Marlene: I’d love to see Asheville give up its pseudo-liberalism and skyrocketing rent, but I know the tourism dollars won’t let that happen. So I’d settle for a good 24-hour diner that’s not Waffle House or Cook Out. I want a place that’s open past 9 p.m. where I can get mozzarella sticks, a side of mashed potatoes and a slice of cheesecake. That’s my ultimate gift. In return, I’d give up making fun of parents who bring their kids to breweries. But only for 31 days. Call it a dry January.
Greg: I’ve been told that, when it comes to gift giving, it’s the thought that counts. Which is why I’m giving up a personal treasure of mine. That’s right, a half melted sea salt and vanilla candle that I received from Baltimore at a white elephant exchange in 2007. In return, I expect Asheville to dig deep and find an affordable apartment I can move into next year. But what will my new apartment smell like? This regifting of the “Magi” might be more of a “Monkey’s Paw” situation.
Eric: All I want for Christmas from Asheville is some funding for the arts. We have a whole city full of creative people just looking for spaces to do things. I want venues, grants, opportunities for the creatives I love and admire who work in this town. Come on, Asheville: Give up some money. Nobody should have to drive to Charlotte to do their art. Have you been to Charlotte? It’s awful.

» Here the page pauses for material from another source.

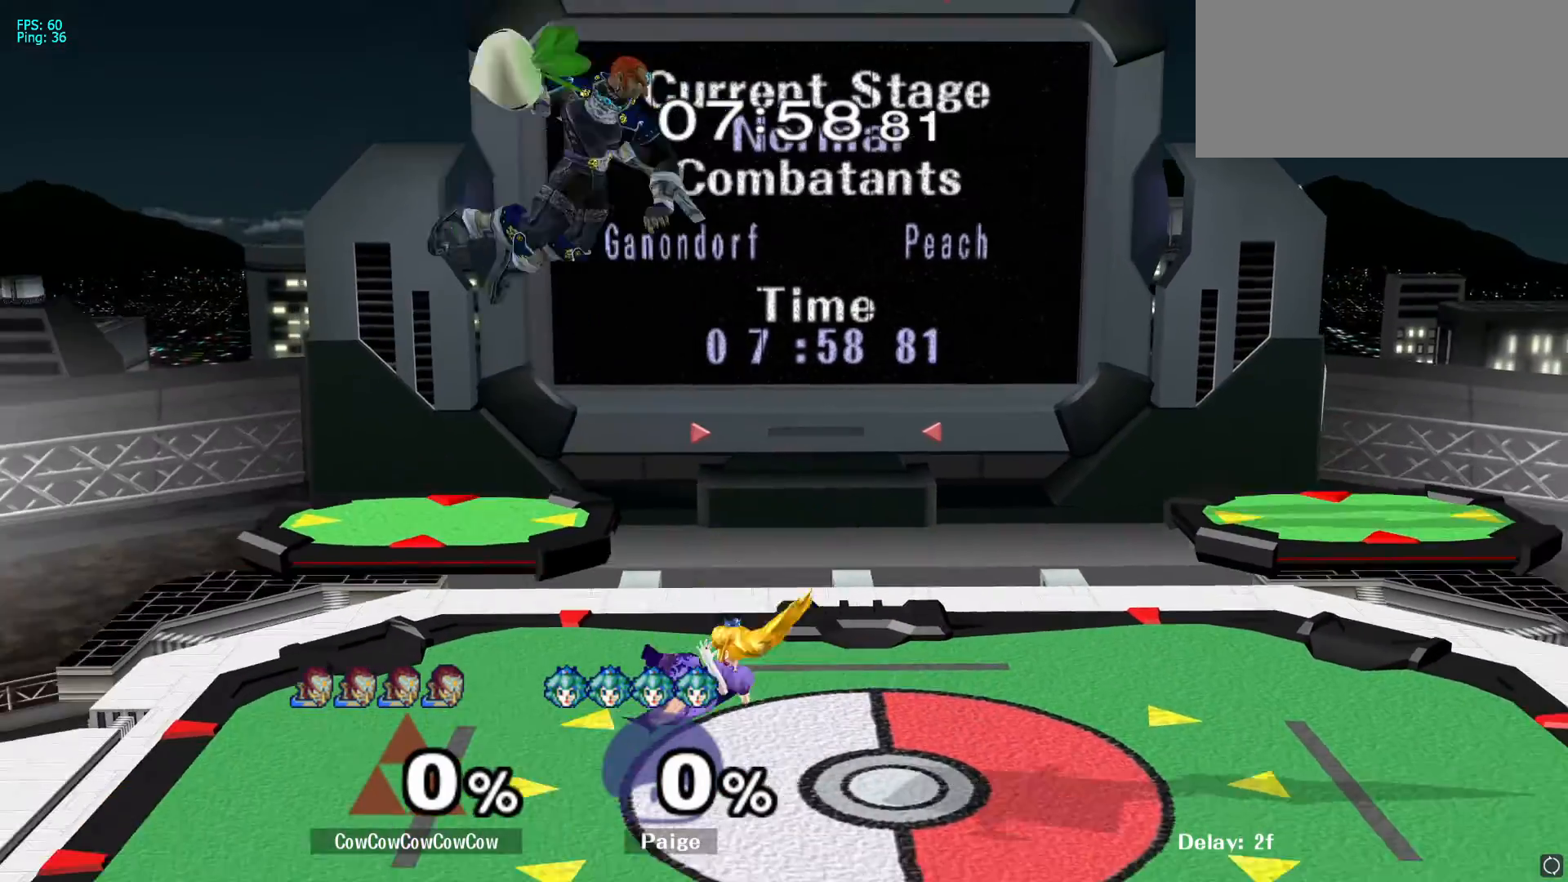
{"buttons": [], "left_stick": "up-right", "right_stick": "center", "events": [[67, "left_stick", "up-right"], [67, "right_stick", "center"]]}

In return for this, my fondest Christmas wish, I will give up an appropriate and truly ironic thing: I will vow to stop using my secret parking spot where they never tow downtown. That’s right, my ace in the hole for every time I’m running late to a show. I am willing to give that up if it means comedy can flourish here, and for the record, I LOVE that parking spot. Sometimes I’ll park there even if I don’t need to go downtown. That’s how much I love it. I will give it up if that means we can get a dedicated comedy club in town. Preferably on O. Henry Avenue somewhere, you know, for bonus irony points.
George: Damn, I really like Eric’s answer. But because you wanted to hear from four different people, here’s mine: After the Asheville City Council begins generously funding the arts, they should approve a half-percent increase in the local sales tax to fund a standalone karaoke bar; actually, a palace to karaoke! I mean, who doesn’t want the opportunity to sing into a microphone much to the chagrin of passersby? This karaoke Shangri-La would have a bunch of rooms people can rent so they can sing drunkenly off-key to their friends and a big old stage where wasted bachelorette parties from Shreveport can cluster around a microphone and try to woefully rap along with pre-flute Andre 3000. It would be karaoke every day and every night! Plus, there would be a small kitchen cranking out karaoke-compatible hors d’oeuvres like bacon-wrapped anything and racks of lamb. It would be great for locals, great for tourists, bad for glass trying to stay intact. In exchange, I will concede nothing. Karaoke is a human right.